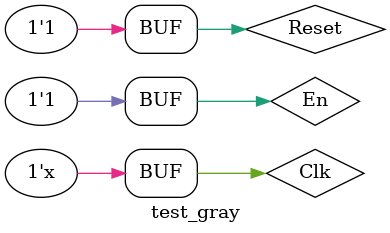
<source format=v>
`timescale 1ns / 1ps


module test_gray;

	// Inputs
	reg Clk;
	reg Reset;
	reg En;

	// Outputs
	wire [2:0] Output;
	wire Overflow;

	// Instantiate the Unit Under Test (UUT)
	gray uut (
		.Clk(Clk), 
		.Reset(Reset), 
		.En(En), 
		.Output(Output), 
		.Overflow(Overflow)
	);

	initial begin
		// Initialize Inputs
		Clk = 0;
		Reset = 1;
		En = 0;

		// Wait 100 ns for global reset to finish
		#10;
		// Add stimulus here
      Reset = 0;
		#2
		En = 1;
		#2 
		En = 0;
		#2 
		En = 1;
		#40
		Reset = 1;

	end
	
	always #1 Clk = ~Clk;
      
endmodule


</source>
========
- [What the task asks]:
Word for word, give back each entry from above, but skip any picture.

- [Expected answer]:
<source format=v>
`timescale 1ns / 1ps


module test_gray;

	// Inputs
	reg Clk;
	reg Reset;
	reg En;

	// Outputs
	wire [2:0] Output;
	wire Overflow;

	// Instantiate the Unit Under Test (UUT)
	gray uut (
		.Clk(Clk), 
		.Reset(Reset), 
		.En(En), 
		.Output(Output), 
		.Overflow(Overflow)
	);

	initial begin
		// Initialize Inputs
		Clk = 0;
		Reset = 1;
		En = 0;

		// Wait 100 ns for global reset to finish
		#10;
		// Add stimulus here
      Reset = 0;
		#2
		En = 1;
		#2 
		En = 0;
		#2 
		En = 1;
		#40
		Reset = 1;

	end
	
	always #1 Clk = ~Clk;
      
endmodule


</source>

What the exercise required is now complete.